Patterns and drivers of biotic population and community structure in built environments
Urbanization changes both abiotic and biotic conditions, altering the physical environment, climate, and resource dynamics; these changes in turn induce alterations in species composition in urban areas. Because cities can be viewed as an ecosystem (albeit one characterized by high-density human habitation and built structures), understanding how organisms respond to the ever-increasing scope of urban development makes focusing on urban patterns and processes an important component of contemporary ecology. Organisms in urban ecosystems face selective pressures common to all ecosystems, such as acquiring resources, adapting to abiotic conditions, and coping with intra- and interspecific interactions. However, they are also subject to novel stressors, such as socioeconomic drivers and unprecedented species combinations. As part of a symposium on the emergence, rise, and future of urban ecology, my talk will provide a retrospective overview of the main foci and findings at the population and community levels in urban ecosystems and will conclude with potentially fruitful areas for future research in urban ecology. In so doing, I will discuss how urban ecology has co-opted theories from population and community ecology, and will ask whether urban ecology has any unique theories of its own.

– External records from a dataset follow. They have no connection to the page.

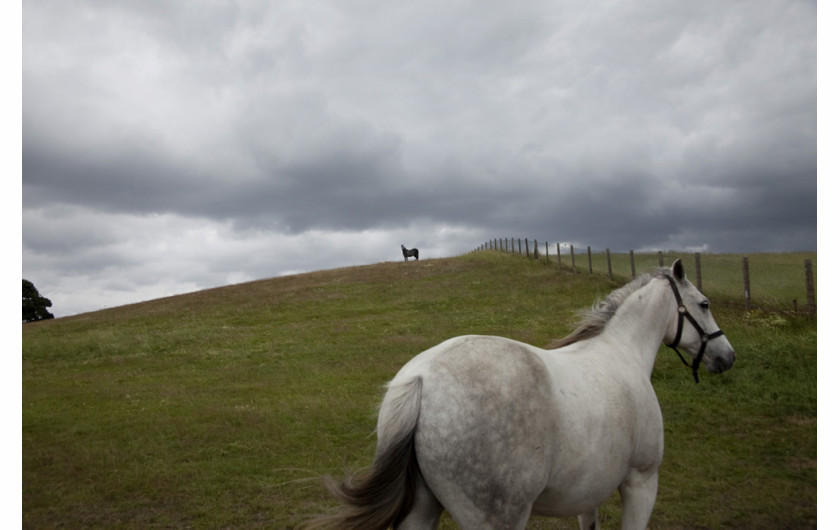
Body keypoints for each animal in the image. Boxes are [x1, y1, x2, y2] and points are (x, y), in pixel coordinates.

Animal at [310, 258, 736, 524]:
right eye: (704, 304)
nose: (727, 356)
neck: (621, 353)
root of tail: (421, 380)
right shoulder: (641, 482)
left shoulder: (590, 494)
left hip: (421, 510)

I reviewed over 50 studies that have examined how factors diagnostic to urban ecosystems (alterations to the physical structure of the environment, human decisions, a heterogeneous socioeconomic distribution of humans and resources) lead to resource replacement and/or supplementation with dampened fluctuations (“oasis effect”), which in turn are responsible for characteristic patterns of relatively stable species richness (although with replacement of some native species with exotics), highly skewed abundances, and altered biotic interactions (e.g. trophic dynamics) that often illustrate a “luxury effect” in urban areas. These result in a biota comprised of so-called urban adapters and exploiters (at the expense of urban avoiders) that experience an altered diet, timing of reproduction and/or migration, behaviors, demography, and genetic structure. Although urban organisms tend to follow foundational ecological patterns (e.g. species-area relationship, intermediate disturbance hypothesis), the unique features of urban populations and communities of plants, animals, and microorganisms induce downstream consequences on ecosystem services, such as reduced rates of decomposition and pollination. Experiments, cross-city comparisons, and longitudinal studies are needed to determine whether urban assemblages are stable, how they are responding to climate change, and how they can be managed sustainably.